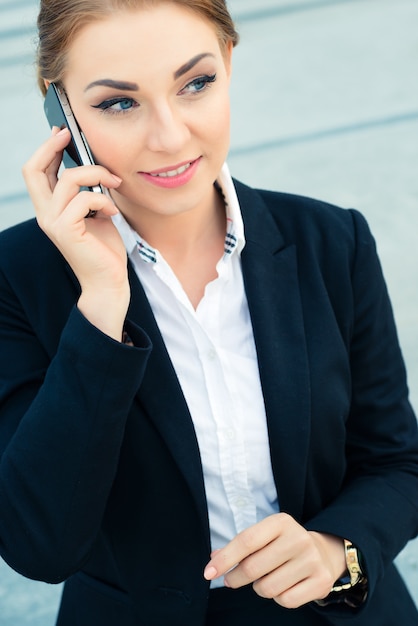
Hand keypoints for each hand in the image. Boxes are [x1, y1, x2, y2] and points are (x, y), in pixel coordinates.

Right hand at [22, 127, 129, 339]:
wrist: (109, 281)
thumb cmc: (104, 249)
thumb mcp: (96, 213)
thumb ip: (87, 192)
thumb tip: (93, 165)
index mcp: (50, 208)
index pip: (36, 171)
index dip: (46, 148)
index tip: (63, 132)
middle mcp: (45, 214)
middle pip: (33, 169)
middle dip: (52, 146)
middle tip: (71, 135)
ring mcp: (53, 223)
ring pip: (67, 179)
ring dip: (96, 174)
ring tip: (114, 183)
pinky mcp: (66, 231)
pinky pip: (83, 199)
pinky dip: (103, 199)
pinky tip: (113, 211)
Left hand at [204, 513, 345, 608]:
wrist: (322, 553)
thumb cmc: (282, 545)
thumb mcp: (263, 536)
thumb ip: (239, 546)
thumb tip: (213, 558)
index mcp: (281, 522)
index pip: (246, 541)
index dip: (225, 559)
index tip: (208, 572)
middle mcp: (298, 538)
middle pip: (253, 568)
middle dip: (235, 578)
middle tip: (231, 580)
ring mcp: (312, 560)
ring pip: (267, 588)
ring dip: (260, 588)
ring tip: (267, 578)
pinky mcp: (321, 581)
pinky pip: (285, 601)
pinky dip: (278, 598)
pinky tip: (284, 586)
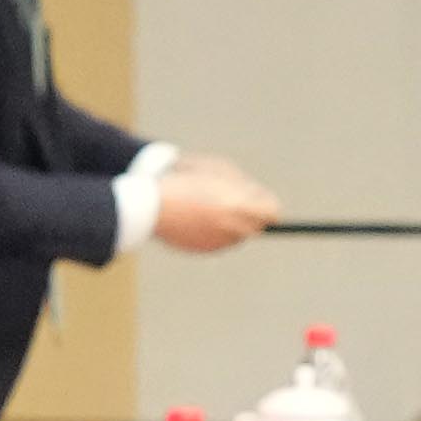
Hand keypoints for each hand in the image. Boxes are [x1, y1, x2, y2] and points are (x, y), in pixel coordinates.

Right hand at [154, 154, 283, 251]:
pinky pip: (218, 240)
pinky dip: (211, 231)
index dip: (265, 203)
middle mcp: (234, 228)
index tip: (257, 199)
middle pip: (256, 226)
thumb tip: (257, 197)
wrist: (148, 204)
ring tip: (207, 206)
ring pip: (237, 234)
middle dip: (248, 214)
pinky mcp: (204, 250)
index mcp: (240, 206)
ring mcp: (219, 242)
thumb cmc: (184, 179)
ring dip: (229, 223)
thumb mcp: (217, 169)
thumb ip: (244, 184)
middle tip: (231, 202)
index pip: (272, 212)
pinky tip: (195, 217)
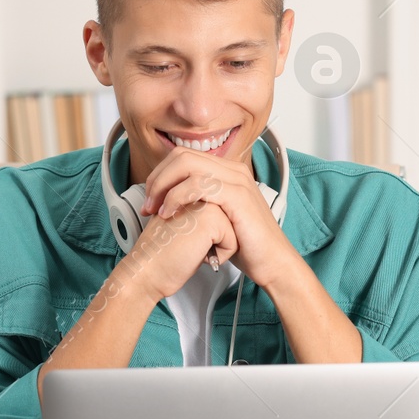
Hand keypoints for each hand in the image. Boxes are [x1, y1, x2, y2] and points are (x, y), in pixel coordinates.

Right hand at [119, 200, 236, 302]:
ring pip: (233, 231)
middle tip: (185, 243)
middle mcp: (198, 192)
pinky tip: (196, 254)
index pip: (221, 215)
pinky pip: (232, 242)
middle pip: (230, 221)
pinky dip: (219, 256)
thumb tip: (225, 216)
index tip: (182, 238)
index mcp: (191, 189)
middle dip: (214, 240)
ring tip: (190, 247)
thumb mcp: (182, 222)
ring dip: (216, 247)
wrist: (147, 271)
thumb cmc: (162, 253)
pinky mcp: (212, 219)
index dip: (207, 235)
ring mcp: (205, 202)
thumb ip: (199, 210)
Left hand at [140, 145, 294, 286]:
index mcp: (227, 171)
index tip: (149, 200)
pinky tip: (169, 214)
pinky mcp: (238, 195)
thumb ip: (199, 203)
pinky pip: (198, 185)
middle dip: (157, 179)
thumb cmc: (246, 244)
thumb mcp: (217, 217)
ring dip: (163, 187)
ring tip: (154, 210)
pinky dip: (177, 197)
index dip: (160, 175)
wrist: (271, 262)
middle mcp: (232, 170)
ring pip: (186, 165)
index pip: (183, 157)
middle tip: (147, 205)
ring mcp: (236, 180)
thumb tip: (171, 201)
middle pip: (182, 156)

============

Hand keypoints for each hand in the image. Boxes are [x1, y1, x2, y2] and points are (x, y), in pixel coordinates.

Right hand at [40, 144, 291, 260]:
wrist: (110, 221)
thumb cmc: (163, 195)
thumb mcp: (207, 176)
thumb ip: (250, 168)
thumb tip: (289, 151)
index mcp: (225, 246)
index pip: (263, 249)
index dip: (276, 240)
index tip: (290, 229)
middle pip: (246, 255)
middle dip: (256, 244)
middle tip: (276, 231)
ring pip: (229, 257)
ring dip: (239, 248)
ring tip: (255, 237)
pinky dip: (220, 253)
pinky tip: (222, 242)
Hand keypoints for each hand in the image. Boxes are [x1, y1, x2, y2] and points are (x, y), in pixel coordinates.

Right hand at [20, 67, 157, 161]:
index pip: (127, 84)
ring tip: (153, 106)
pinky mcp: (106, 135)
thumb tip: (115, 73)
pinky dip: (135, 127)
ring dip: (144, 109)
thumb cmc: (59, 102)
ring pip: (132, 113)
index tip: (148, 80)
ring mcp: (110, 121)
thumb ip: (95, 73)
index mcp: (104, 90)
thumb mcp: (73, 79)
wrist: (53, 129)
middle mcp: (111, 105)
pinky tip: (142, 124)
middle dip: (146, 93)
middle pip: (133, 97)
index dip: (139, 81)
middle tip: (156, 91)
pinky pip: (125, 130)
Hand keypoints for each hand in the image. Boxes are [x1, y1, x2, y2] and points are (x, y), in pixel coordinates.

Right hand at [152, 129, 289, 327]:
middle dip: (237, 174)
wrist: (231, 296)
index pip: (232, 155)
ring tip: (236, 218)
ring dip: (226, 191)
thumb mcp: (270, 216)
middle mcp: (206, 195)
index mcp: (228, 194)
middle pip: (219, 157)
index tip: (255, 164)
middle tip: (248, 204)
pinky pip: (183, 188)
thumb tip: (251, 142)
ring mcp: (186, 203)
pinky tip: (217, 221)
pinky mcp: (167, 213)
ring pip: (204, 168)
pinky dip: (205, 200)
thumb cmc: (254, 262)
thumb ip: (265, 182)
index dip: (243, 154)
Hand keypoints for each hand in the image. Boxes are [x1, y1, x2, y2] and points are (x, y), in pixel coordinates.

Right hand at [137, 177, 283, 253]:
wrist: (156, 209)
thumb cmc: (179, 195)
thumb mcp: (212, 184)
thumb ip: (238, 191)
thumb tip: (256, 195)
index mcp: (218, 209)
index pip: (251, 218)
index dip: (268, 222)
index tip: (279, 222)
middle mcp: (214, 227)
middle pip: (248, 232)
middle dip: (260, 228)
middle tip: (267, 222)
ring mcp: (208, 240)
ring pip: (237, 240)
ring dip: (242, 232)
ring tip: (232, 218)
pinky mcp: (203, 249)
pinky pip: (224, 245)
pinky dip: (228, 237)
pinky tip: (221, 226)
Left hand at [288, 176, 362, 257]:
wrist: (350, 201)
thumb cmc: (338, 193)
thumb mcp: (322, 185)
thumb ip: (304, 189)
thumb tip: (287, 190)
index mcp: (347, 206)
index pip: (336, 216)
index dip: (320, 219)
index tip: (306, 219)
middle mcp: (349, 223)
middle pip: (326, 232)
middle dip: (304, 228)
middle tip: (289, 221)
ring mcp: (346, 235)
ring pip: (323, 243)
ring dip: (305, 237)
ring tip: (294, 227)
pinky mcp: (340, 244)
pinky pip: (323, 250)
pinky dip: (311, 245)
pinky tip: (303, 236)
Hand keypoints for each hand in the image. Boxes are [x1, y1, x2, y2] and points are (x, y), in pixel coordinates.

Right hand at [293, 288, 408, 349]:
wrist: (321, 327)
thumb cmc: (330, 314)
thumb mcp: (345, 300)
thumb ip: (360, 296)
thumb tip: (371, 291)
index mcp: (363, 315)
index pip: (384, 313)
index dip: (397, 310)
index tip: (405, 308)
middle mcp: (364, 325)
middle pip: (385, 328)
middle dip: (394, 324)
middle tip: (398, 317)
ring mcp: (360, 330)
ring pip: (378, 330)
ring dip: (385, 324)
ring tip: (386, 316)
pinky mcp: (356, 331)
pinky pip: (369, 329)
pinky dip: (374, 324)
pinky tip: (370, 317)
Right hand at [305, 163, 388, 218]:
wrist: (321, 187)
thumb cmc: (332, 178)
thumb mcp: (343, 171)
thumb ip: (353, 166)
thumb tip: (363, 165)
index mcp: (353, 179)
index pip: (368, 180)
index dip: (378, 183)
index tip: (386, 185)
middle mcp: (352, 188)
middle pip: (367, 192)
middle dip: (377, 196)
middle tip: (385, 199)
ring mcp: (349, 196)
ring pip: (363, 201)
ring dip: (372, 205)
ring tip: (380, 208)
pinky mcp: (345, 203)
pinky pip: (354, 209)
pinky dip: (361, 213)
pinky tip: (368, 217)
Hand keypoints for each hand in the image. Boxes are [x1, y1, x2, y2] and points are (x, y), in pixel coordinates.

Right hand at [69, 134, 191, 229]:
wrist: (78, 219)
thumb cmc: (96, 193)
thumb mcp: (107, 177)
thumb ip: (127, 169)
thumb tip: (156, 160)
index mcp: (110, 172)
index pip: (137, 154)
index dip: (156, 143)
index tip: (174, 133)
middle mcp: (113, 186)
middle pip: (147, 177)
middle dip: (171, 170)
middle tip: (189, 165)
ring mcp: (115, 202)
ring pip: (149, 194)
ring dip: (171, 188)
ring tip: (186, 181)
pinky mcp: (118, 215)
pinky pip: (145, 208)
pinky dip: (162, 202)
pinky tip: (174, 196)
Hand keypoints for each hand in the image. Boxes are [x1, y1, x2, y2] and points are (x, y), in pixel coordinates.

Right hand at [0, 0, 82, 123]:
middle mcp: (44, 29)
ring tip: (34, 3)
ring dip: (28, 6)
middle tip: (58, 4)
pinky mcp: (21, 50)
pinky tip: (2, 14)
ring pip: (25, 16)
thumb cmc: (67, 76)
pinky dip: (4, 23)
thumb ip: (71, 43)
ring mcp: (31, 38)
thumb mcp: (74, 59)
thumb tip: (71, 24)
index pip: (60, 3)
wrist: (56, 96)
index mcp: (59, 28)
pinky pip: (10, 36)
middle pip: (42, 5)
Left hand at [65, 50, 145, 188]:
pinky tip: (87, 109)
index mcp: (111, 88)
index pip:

============

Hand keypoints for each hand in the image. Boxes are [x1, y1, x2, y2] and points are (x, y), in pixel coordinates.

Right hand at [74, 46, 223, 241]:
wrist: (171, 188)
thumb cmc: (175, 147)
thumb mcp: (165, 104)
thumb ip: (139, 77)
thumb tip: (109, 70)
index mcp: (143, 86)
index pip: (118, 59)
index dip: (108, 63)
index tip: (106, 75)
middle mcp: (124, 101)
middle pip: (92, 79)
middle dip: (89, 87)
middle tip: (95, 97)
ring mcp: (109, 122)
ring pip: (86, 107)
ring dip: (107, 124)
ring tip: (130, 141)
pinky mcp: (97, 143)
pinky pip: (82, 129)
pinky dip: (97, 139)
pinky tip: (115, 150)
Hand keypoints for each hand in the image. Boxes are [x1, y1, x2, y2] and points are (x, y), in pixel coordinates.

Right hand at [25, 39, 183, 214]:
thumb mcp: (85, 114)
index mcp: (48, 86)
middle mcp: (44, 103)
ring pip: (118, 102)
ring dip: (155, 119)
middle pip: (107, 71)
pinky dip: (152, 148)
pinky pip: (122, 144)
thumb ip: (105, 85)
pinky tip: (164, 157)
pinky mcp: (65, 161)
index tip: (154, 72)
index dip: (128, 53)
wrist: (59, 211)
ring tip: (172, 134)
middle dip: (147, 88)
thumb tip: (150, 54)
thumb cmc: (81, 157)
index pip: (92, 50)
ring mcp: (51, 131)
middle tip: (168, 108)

============

== Your assignment ==
Check each line of the listing above. Copy it if it holds the string "Left".

== Exercise solution ==
Left hand at [204, 513, 345, 608]:
Left hand at [140, 145, 294, 286]:
Left hand at [288, 176, 362, 257]:
Left hand at [65, 50, 145, 188]:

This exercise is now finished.